The latest figures show France beginning to recover and generate some private sector growth but with several countries still in recession and Greece ready to erupt at any time, the eurozone remains a a long-term problem

Fragile emerging markets

Brazil and Turkey are case studies in how strong emerging market economies can flip into recession, undermining the confidence among global investors that the recovery from 2008 is nearing completion.

Brazil suffered from the knock-on effects of a slowdown in China, along with a string of domestic scandals, while Turkey found its corporate sector facing extra credit costs following its heavy borrowing in dollars. Both economies were roaring in 2013 at a time when the west was struggling, propping up global growth. Within a couple of years they were in recession while Russia and China’s growth rate had slumped, leaving central banks to delay any return to normality.

Currency wars

Some central banks are frank about their determination to make exports more competitive by driving down the value of the local currency. Japan is a case in point. Kuroda was appointed by prime minister Shinzo Abe to fire two of the three arrows designed to rescue a stagnant economy – a cut in the cost of credit and a lower yen. A recent rise in the yen against the pound, the yuan and euro is likely to bring further monetary easing this year.

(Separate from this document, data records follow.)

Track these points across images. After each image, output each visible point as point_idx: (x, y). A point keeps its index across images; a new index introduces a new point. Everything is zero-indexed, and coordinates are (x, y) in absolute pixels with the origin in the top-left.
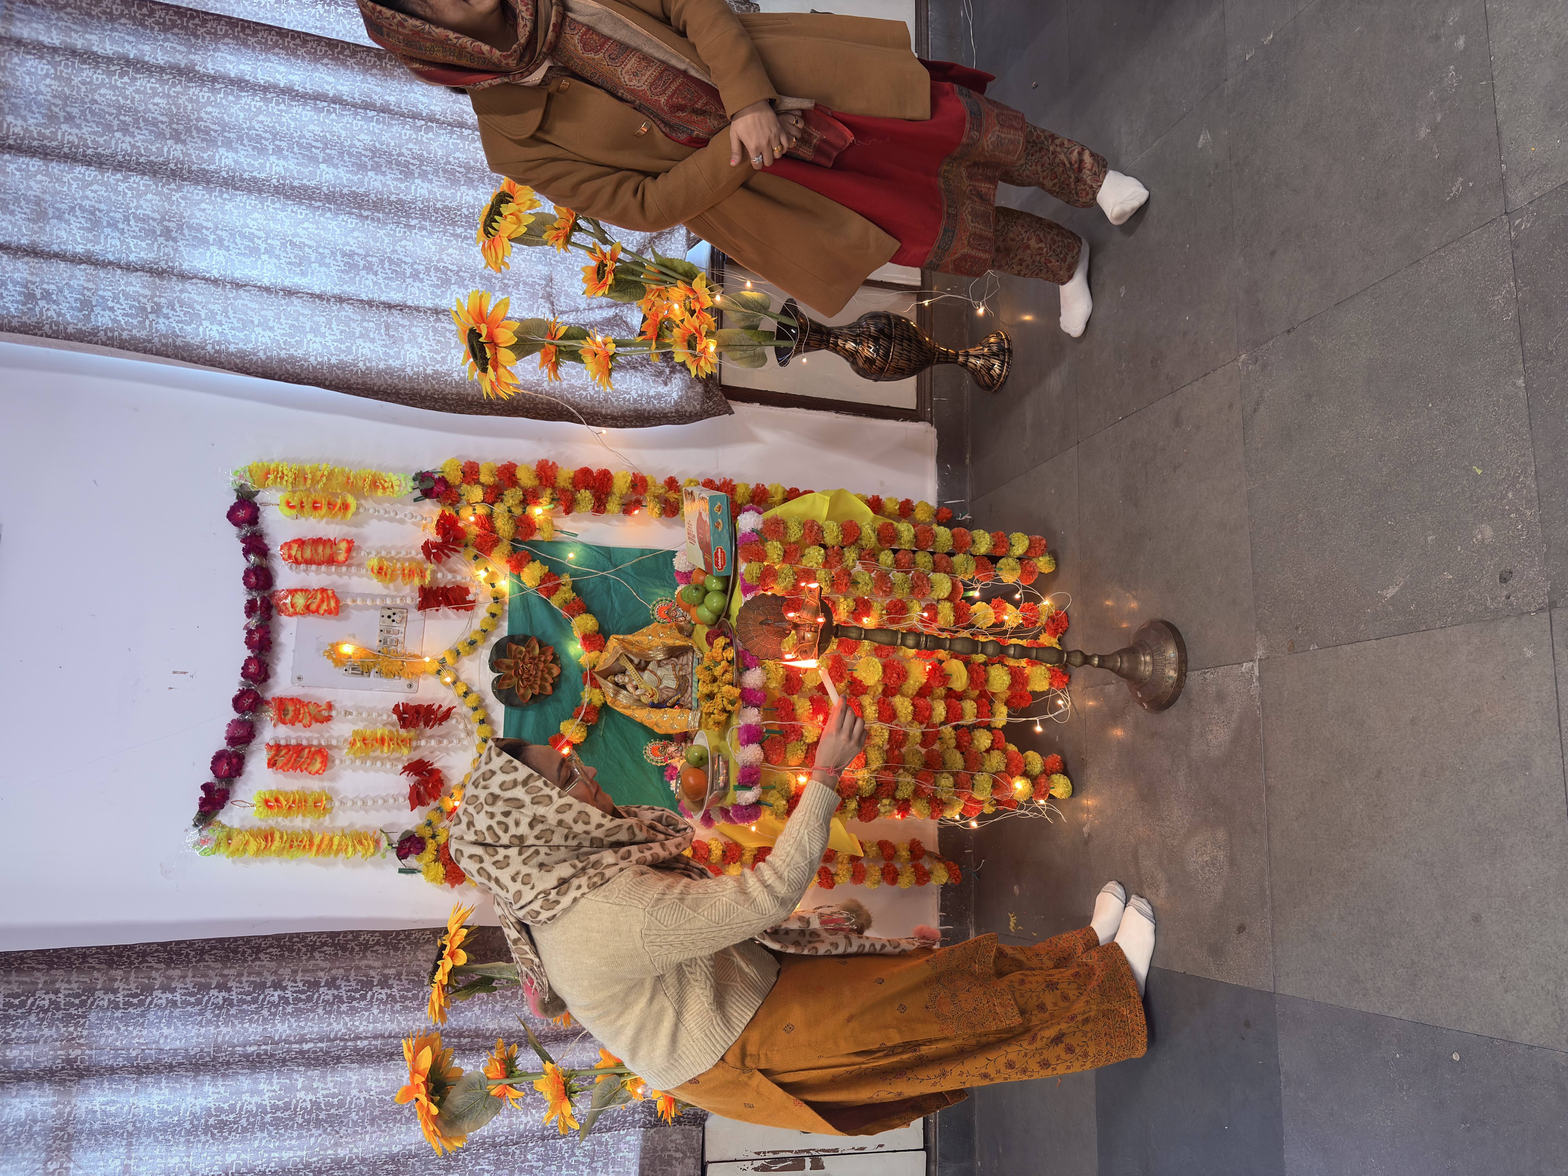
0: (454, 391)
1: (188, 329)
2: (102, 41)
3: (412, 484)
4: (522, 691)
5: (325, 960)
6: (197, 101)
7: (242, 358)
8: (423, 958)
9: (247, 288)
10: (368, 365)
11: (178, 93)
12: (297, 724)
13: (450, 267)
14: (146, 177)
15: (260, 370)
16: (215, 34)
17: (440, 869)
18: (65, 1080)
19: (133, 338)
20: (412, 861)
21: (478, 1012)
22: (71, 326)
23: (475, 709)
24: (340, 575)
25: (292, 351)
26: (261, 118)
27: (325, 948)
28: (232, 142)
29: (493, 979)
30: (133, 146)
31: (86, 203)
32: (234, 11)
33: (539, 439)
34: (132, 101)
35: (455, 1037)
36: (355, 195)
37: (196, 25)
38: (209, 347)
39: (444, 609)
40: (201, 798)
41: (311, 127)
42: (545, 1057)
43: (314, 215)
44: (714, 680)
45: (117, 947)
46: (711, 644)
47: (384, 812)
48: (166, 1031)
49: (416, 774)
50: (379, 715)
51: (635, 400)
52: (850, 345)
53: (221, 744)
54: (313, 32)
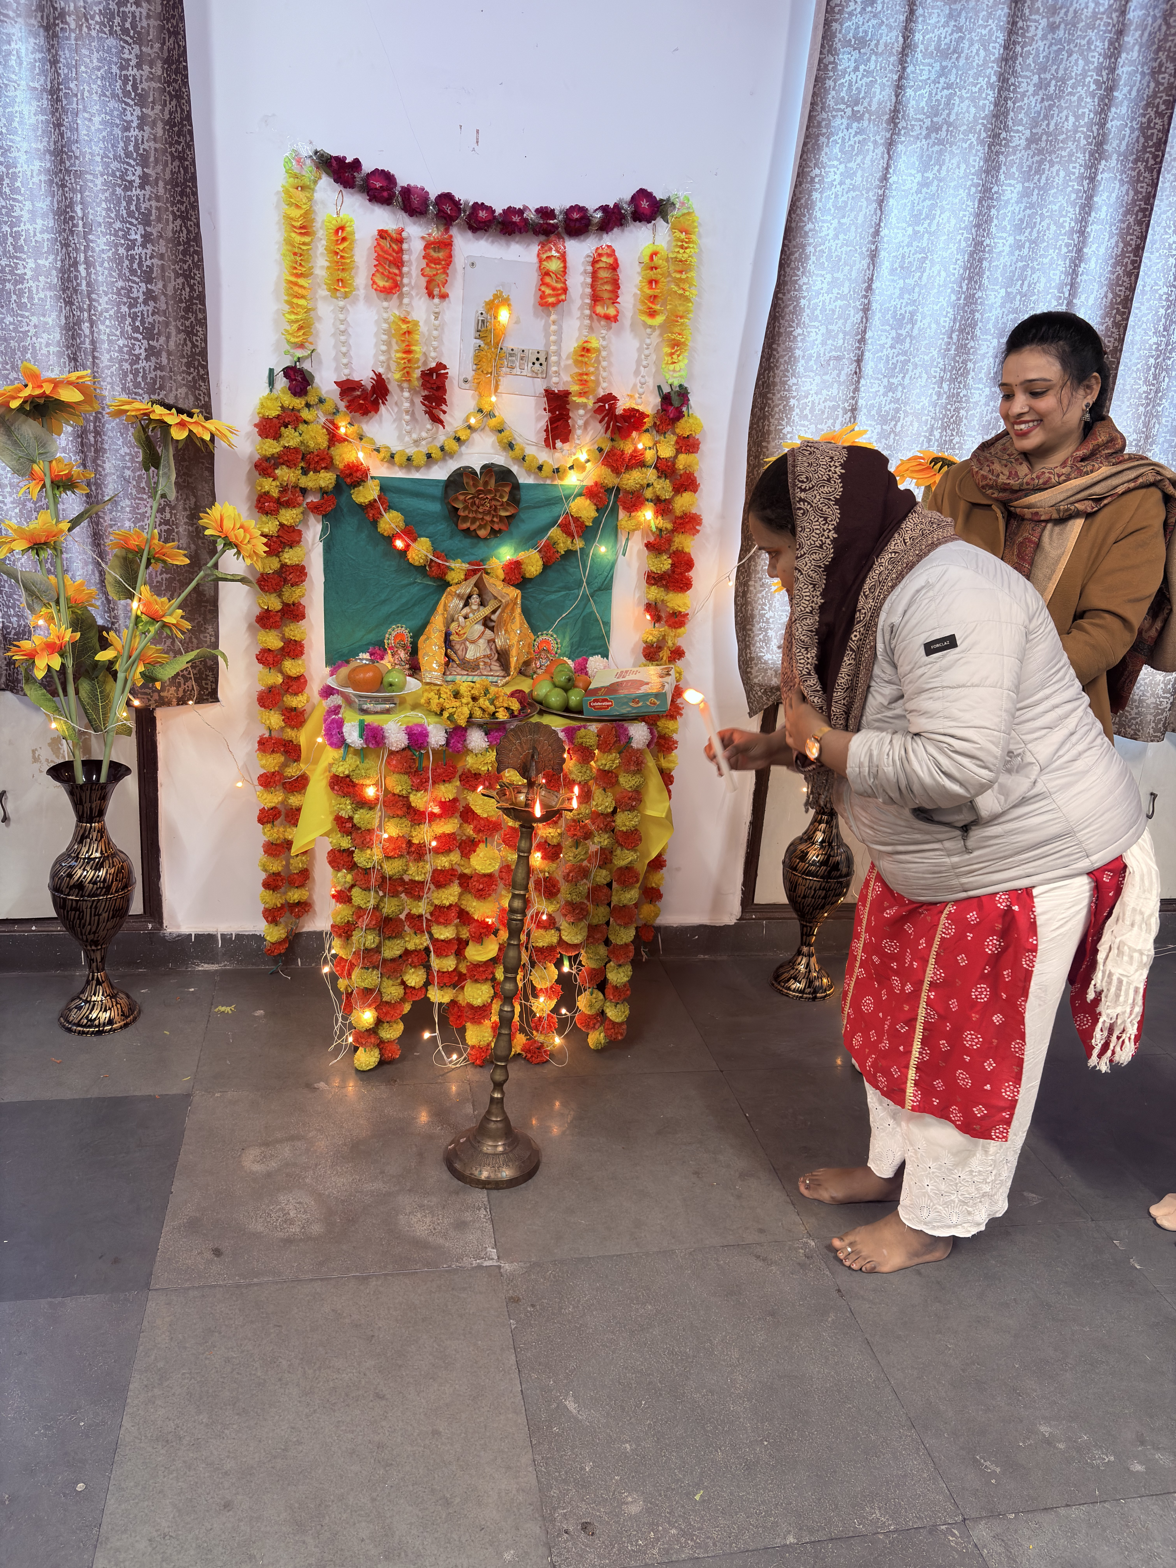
0: (772, 428)
1: (836, 150)
2: (1132, 63)
3: (676, 383)
4: (462, 498)
5: (175, 290)
6: (1070, 161)
7: (806, 207)
8: (179, 393)
9: (879, 212)
10: (799, 338)
11: (1079, 141)
12: (425, 261)
13: (899, 424)
14: (992, 107)
15: (793, 225)
16: (1138, 181)
17: (274, 413)
18: (43, 11)
19: (827, 91)
20: (282, 382)
21: (122, 452)
22: (839, 27)
23: (442, 449)
24: (581, 308)
25: (813, 258)
26: (1053, 228)
27: (188, 289)
28: (1029, 197)
29: (157, 468)
30: (1024, 94)
31: (966, 44)
32: (1161, 200)
33: (723, 516)
34: (1070, 94)
35: (95, 427)
36: (973, 325)
37: (1147, 162)
38: (817, 171)
39: (546, 416)
40: (345, 158)
41: (1043, 280)
42: (75, 523)
43: (954, 283)
44: (474, 699)
45: (186, 68)
46: (512, 695)
47: (333, 353)
48: (97, 119)
49: (373, 387)
50: (435, 349)
51: (764, 615)
52: (819, 836)
53: (403, 180)
54: (1140, 282)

Draghi, despite his denials, has embarked on the same mission at the ECB. Almost all the rise in Italian and French exports in the last couple of years can be attributed to a cheaper euro. In London the lower value of the pound was widely seen as a positive post-Brexit benefit, not least by the Bank of England.

China has followed the same policy over the last year, sometimes clumsily, at other times without the world taking much notice.

For all of them the target is the same: the US. They want to drive down the value of their currency to compete with American businesses, which have enjoyed a stellar recovery riding on the back of a cheap dollar. The fear is that a rise in US interest rates and the value of the dollar is not a step towards normality but a shock that will upset the applecart again.